Hey, if the Shearwater would show up in Wyndham points, even at the 400-500K range, I would take it.


----------



## Jya-Ning (Sep 27, 2009)

rickandcindy23 said:


> What is so special about Shearwater?



There is no place to build more units unless the local government change their law.

So if existing owners don't give up their right, Wyndham should not have any way to get it.  If they can exchange your week out without your agreement, that is wrong.  In this case, there is nothing wrong, and you should praise them for following the local government law (maybe not).
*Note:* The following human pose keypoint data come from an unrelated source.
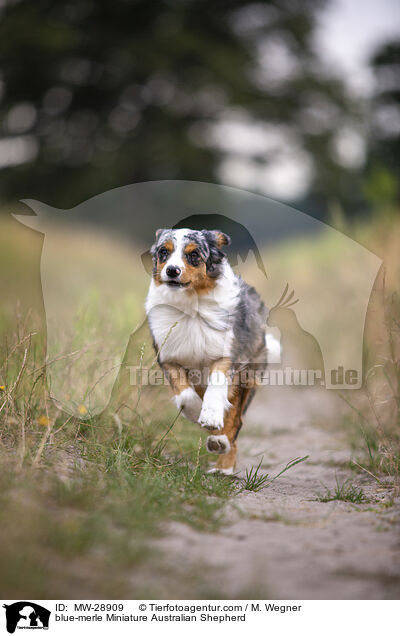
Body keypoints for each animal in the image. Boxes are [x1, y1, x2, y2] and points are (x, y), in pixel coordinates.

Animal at [145, 227, 276, 472]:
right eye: (163, 252)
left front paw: (211, 417)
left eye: (194, 254)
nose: (172, 270)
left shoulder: (227, 354)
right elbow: (185, 394)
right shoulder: (168, 357)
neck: (190, 305)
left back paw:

The people that will give their unit for points probably already did that when they can do that for RCI points.  Maybe 10 years down the road when more and more units become resale units (since RCI point can not be transferred in resale), you may see Wyndham get some units.

Jya-Ning


----------



## Sandy VDH (Sep 27, 2009)

rickandcindy23 said:


> Sandy, we don't own HGVC.  I have been contemplating it, way too many years.
> 
> I can get the Shearwater with my RCI Points, so I do have a way to get them.  It's only 82K- 92K points for the times of year we need, and ask long as we choose one particular check-in day of the week, every unit is full ocean view.  It's the only way to guarantee the absolute best views.
> 
> ...



For some reason I had it in my head that you owned HGVC.


----------



## sandkastle4966 (Sep 28, 2009)

You can get Shearwater thru Wyndham using Wyndham points thru the Standard reservation window.  You need to book pretty close to the 10 month mark.  Given that a Red 2 bedroom in Prime season is 450k - IF a week was deposited into RCI (a rarity at best),  only a Top Tier trader will get it.  An average 254k point deposit is not ever going to pull a Top Tier - deposits will pull the Second highest tier of trades using the correct bedroom size deposit  ( in my experience with deposits and RCI over the last 3 years and is still valid after the June change) 

There are also close in cancellations - but not for a full week.


----------